Only import of book prohibited, say legal experts

January 23, 2012 11:04 pm | Updated November 17, 2021 04:46 am IST - NEW DELHI:

Legal experts and government officials have told The Hindu that there is no ban on reading, possessing or downloading copies of Salman Rushdie's controversial book, The Satanic Verses .

The book, sources in the Ministry of Home Affairs and Finance said, was only barred from being imported under Section 11 the Customs Act of 1962, which, among other things, allows the government to prohibit imports to protect “the maintenance of the security of India” and “the maintenance of public order.”

Prime Minister Rajiv Gandhi's government used its powers under the Customs Act to prohibit imports nine days after the book was published in September, 1988, in the U.K.

“The book has been banned under the Customs Act and only under the Customs Act,” confirmed senior Supreme Court lawyer Rajeev Dhavan, who has followed the case for decades. “That means that only its entry into India was banned. The copies of the book that are already here can certainly be read.”

Four authors who read passages from The Satanic Verses at the Jaipur Literature Festival on Friday have been threatened with prosecution, and several complaints seeking police action have been filed.

In fact, if it was illegal to read such a copy, Mr. Dhavan himself would be a law-breaker. “On January 1, 1989, a group of us — including Dileep Padgaonkar, Alok Rai and others — met at Mandi House in Delhi and read from The Satanic Verses ,” he says.

“In India, for a book itself to be banned, it has to be done by a State government and go through a judicial process,” he explained.

The State government could prosecute the authors under Section 153B of the IPC, which bans hate-speech. It would have to prove, however, that the passages read out might inflame communal passions.

Section 95 of the Cr.PC allows the State governments to demand that copies of books which violate Section 153B of the IPC be forfeited. Rajasthan government officials confirmed that they had not initiated these measures.
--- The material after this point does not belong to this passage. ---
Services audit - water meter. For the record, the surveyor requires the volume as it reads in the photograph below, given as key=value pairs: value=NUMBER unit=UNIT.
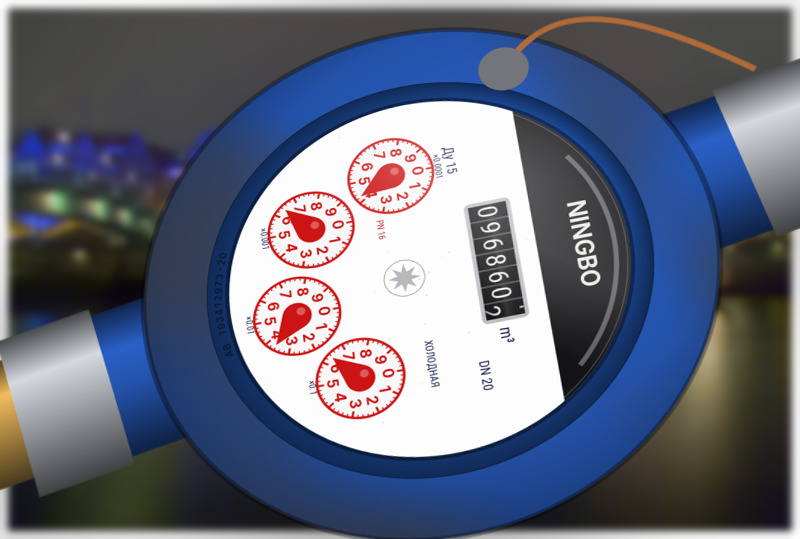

Supreme Court lawyer and cyber-law expert Pavan Duggal also said downloading the book is not a crime. “When you download content off the internet, you come under the Information Technology Act,” he said, “which overrides any other law in this regard.”

Despite the lack of any evidence that the authors broke any law, Supreme Court lawyer Akhil Sibal — who also happens to be the son of IT Minister Kapil Sibal — advised the festival's organisers that there were “certain legal questions” regarding the actions of the authors.

Asked under which law an offence may have been committed, he said: “There is a ban on import of the book. But if a book is banned, and someone reads from it, it gives rise to certain legal questions whether an offence has been committed or not.”